Brianno Coller
NIU mechanical engineering professor Brianno Coller is featured in “Science and Engineering of the 2014 Olympic Winter Games,” a new 10-part video series.
The series was created through the collaborative efforts of the National Science Foundation (NSF) and NBC Learn, the educational arm of NBC News. The videos are the latest installment in NSF’s and NBC Learn’s Emmy Award-winning “Science of Sports” series. Narrated by NBC Sports’ Liam McHugh, the enlightening and educational video collection delves into the physics, engineering, chemistry, design and mathematics behind the world’s foremost sporting event.
The segments feature a variety of sports stories, as told by some of the world’s top athletes and record holders, along with perspectives and innovative research from leading NSF-supported engineers and scientists.
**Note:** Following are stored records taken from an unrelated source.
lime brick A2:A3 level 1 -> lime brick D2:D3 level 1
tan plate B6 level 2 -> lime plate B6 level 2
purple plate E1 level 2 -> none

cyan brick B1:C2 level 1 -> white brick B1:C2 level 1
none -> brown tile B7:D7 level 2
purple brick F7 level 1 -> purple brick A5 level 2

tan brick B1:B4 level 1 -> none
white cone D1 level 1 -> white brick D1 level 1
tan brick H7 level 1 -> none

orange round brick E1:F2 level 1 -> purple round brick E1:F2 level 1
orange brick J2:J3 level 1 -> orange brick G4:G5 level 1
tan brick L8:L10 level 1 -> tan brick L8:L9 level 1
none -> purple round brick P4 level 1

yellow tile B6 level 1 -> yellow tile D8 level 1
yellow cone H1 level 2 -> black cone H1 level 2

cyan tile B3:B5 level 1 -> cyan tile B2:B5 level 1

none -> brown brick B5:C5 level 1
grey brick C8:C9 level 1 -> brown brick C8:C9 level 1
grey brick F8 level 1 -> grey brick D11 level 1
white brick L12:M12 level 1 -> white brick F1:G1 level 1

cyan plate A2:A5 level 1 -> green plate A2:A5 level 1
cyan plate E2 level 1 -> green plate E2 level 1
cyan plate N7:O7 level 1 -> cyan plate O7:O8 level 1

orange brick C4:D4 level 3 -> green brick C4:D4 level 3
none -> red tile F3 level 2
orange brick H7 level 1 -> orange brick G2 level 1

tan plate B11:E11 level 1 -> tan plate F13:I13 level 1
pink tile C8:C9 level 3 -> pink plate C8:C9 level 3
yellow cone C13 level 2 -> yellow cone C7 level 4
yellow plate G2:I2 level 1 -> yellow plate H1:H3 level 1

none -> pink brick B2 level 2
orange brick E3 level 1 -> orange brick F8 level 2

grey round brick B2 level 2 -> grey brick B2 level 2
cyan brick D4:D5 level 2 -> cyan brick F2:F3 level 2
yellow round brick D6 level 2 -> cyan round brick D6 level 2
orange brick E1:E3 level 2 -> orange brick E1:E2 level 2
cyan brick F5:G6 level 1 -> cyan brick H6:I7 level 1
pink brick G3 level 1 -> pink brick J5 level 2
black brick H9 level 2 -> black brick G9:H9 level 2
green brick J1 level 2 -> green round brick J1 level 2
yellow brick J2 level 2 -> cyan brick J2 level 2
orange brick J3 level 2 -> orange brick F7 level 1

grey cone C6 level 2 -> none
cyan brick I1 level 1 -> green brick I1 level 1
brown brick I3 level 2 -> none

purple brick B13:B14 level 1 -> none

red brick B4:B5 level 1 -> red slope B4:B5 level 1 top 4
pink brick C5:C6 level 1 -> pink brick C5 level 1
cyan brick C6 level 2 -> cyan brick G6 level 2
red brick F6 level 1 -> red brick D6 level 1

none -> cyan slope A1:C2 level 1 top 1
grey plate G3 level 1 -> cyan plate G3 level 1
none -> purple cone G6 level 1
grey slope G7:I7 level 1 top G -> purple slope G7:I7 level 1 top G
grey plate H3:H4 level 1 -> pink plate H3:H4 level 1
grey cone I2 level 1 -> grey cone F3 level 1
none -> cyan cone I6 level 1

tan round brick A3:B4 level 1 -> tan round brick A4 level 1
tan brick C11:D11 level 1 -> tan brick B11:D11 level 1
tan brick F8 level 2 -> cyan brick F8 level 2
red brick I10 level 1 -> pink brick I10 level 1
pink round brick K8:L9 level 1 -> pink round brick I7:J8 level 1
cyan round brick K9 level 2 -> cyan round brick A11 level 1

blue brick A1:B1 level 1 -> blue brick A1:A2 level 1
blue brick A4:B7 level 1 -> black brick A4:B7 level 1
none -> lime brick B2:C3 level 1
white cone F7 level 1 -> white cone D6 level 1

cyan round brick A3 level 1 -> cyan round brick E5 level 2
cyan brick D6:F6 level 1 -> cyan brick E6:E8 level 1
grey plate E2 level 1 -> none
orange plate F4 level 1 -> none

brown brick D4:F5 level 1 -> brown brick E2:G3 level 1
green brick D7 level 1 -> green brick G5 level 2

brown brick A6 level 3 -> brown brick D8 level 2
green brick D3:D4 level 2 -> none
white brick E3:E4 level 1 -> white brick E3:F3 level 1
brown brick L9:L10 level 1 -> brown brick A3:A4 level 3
The series’ diverse topics reveal how key engineering and science concepts and cutting-edge technology play an integral part in each athlete’s respective sport and help maximize their performance at the 2014 Sochi Olympics.
The segment featuring Coller focuses on the engineering of the snowboarding half-pipe and how engineers are helping snowboarders soar higher than ever before.
Coller was recommended for the spot by the NSF, which has funded his research into non-traditional methods of teaching engineering principals. He has developed an innovative system that incorporates video gaming into his class. His testing has found that students who take the class grasp the information more quickly, and more deeply, than those who learn through traditional methods.
Like Coller’s approach in the classroom, the video hooks students by relating engineering principles to a topic they find exciting.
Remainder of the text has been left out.